## Work order
Below are records with pictures. Reproduce exactly the lines from the line with "Osram LED Dulux D/E 7-18W/830 G24q-2" to the line with "Meyer, Johann Matthias", inclusive, and leave each picture out.

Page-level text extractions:
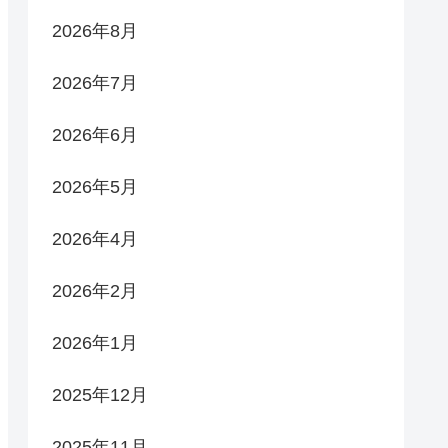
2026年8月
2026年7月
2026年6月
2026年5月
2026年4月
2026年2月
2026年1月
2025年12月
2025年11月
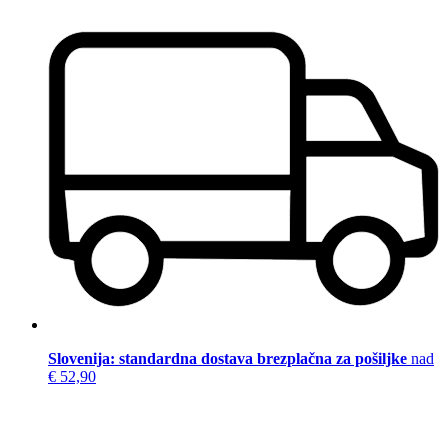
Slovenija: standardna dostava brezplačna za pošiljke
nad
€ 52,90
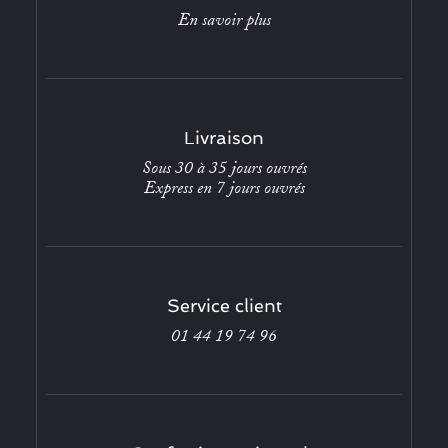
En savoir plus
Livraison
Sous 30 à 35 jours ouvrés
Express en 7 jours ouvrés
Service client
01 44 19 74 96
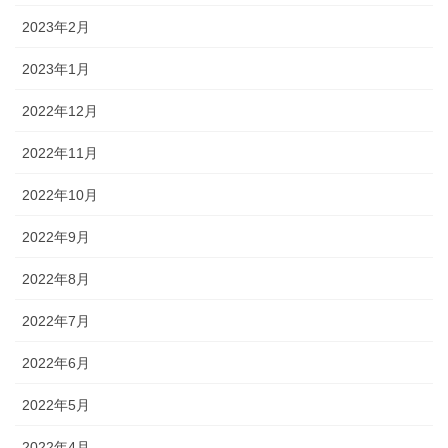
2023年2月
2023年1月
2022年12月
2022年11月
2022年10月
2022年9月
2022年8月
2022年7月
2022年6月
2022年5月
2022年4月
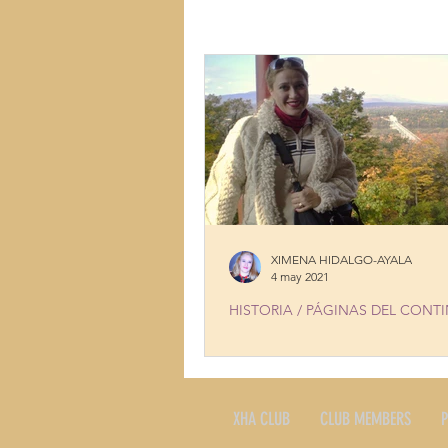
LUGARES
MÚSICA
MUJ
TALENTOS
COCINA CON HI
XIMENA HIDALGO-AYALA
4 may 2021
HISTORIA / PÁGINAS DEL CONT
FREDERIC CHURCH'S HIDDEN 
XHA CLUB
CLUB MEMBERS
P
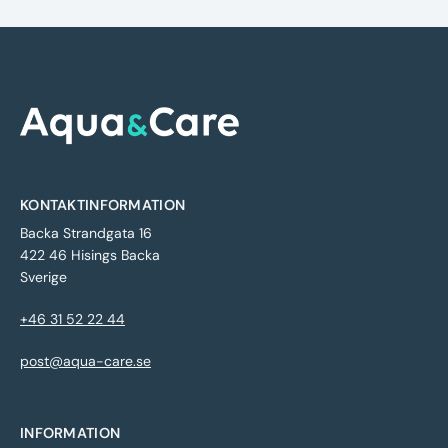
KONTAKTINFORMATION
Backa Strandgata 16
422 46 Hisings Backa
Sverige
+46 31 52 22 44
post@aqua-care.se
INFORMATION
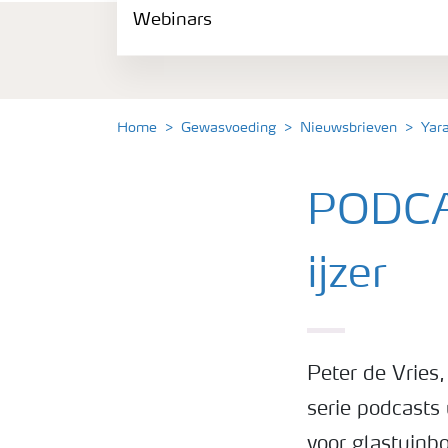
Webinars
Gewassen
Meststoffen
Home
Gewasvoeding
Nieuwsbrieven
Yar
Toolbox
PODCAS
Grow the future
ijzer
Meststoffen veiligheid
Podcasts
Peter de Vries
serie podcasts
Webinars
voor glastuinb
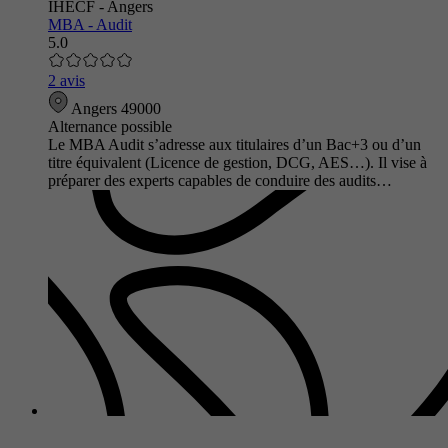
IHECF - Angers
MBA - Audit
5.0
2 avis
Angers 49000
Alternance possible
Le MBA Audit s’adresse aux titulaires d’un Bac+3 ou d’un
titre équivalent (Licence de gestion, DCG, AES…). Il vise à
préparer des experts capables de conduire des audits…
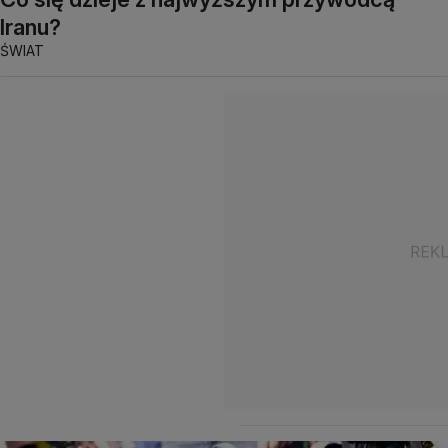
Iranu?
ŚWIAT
...
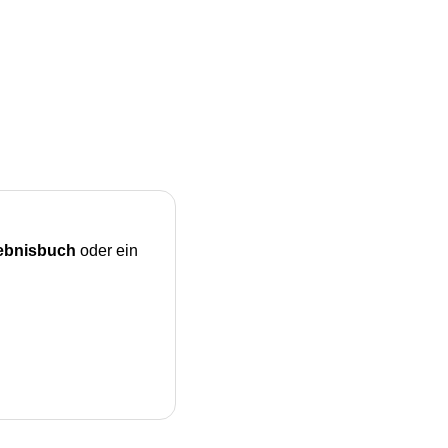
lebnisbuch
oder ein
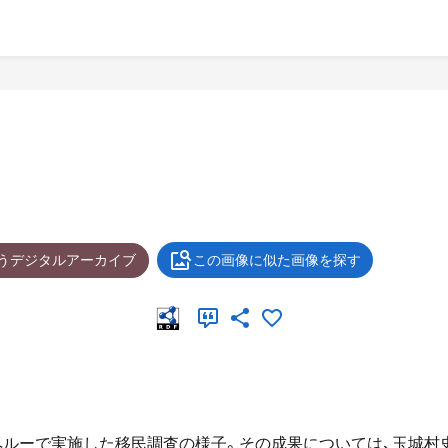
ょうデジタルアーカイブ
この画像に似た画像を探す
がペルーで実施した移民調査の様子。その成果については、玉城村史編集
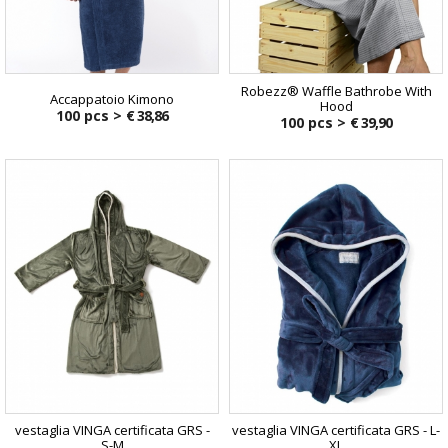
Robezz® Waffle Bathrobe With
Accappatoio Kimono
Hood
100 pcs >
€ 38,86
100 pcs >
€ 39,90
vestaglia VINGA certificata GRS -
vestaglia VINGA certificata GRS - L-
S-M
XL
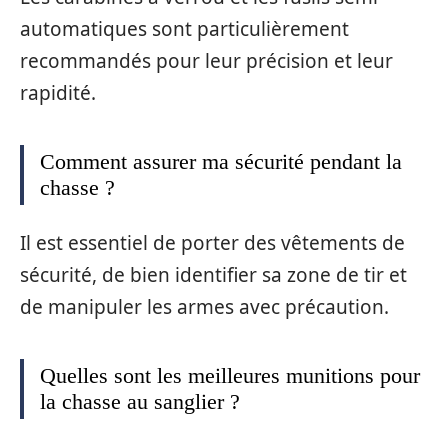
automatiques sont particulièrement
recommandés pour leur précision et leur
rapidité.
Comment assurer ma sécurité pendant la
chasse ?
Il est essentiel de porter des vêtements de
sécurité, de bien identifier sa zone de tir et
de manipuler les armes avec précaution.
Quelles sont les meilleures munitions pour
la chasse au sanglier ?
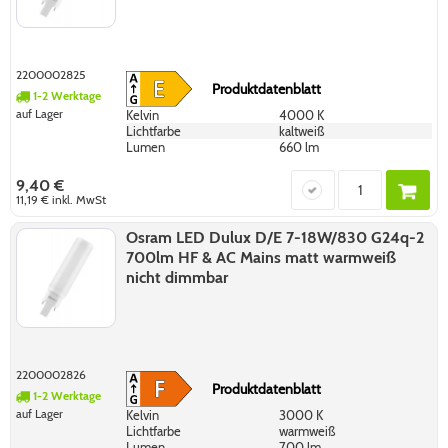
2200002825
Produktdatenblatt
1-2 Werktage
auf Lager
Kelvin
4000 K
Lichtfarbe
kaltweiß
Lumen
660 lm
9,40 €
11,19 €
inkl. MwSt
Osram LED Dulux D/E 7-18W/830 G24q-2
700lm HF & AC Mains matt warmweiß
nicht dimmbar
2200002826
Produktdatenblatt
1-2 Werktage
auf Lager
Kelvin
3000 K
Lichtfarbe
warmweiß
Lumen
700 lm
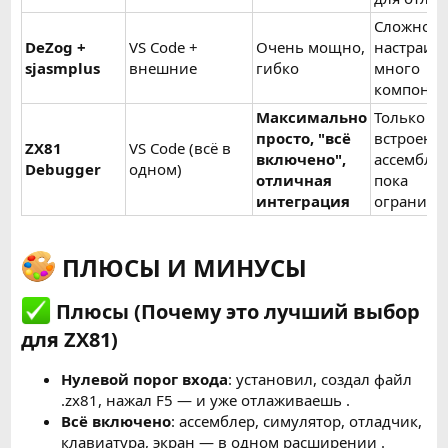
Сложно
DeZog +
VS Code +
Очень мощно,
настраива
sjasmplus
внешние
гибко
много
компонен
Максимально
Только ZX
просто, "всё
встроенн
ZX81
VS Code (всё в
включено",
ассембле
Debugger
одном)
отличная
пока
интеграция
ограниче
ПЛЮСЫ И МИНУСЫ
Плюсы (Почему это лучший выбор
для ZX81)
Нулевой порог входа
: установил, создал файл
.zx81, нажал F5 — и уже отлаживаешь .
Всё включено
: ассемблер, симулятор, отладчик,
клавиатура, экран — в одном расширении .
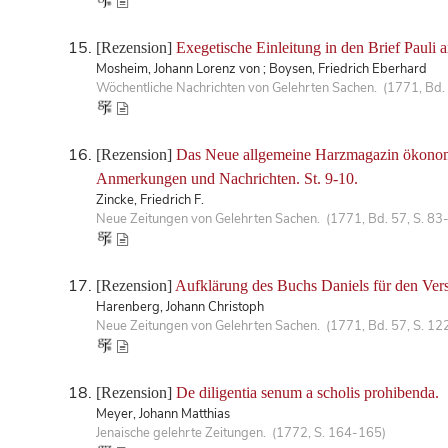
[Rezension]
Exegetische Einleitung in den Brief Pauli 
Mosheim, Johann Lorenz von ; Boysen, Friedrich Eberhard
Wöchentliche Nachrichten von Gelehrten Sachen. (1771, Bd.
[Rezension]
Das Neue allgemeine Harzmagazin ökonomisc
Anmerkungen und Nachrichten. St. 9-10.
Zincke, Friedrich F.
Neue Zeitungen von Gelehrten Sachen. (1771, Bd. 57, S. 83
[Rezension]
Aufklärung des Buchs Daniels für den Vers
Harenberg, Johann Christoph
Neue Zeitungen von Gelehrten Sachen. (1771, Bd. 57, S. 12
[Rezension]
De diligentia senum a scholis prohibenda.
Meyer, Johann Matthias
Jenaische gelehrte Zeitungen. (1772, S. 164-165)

## Solution to this exercise
Osram LED Dulux D/E 7-18W/830 G24q-2
700lm HF & AC Mains matt warmweiß
nicht dimmbar
2200002826
Produktdatenblatt
1-2 Werktage
auf Lager
Kelvin
3000 K
Lichtfarbe
warmweiß
Lumen
700 lm
Сложно
DeZog +
VS Code +
Очень мощно,
настраива
sjasmplus
внешние
гибко
много
компонен
Максимально
Только ZX
просто, "всё
встроенн
ZX81
VS Code (всё в
включено",
ассембле
Debugger
одном)
отличная
пока
интеграция
ограниче
ПЛЮСЫ И МИНУСЫ
Плюсы (Почему это лучший выбор
для ZX81)
Нулевой порог входа
: установил, создал файл
.zx81, нажал F5 — и уже отлаживаешь .
Всё включено
: ассемблер, симулятор, отладчик,
клавиатура, экран — в одном расширении .
[Rezension]
Exegetische Einleitung in den Brief Pauli 
Mosheim, Johann Lorenz von ; Boysen, Friedrich Eberhard
Wöchentliche Nachrichten von Gelehrten Sachen. (1771, Bd.
[Rezension]
Das Neue allgemeine Harzmagazin ökonomisc
Anmerkungen und Nachrichten. St. 9-10.
Zincke, Friedrich F.
Neue Zeitungen von Gelehrten Sachen. (1771, Bd. 57, S. 83
[Rezension]
Aufklärung des Buchs Daniels für den Vers
Harenberg, Johann Christoph
Neue Zeitungen von Gelehrten Sachen. (1771, Bd. 57, S. 12
[Rezension]
De diligentia senum a scholis prohibenda.
Meyer, Johann Matthias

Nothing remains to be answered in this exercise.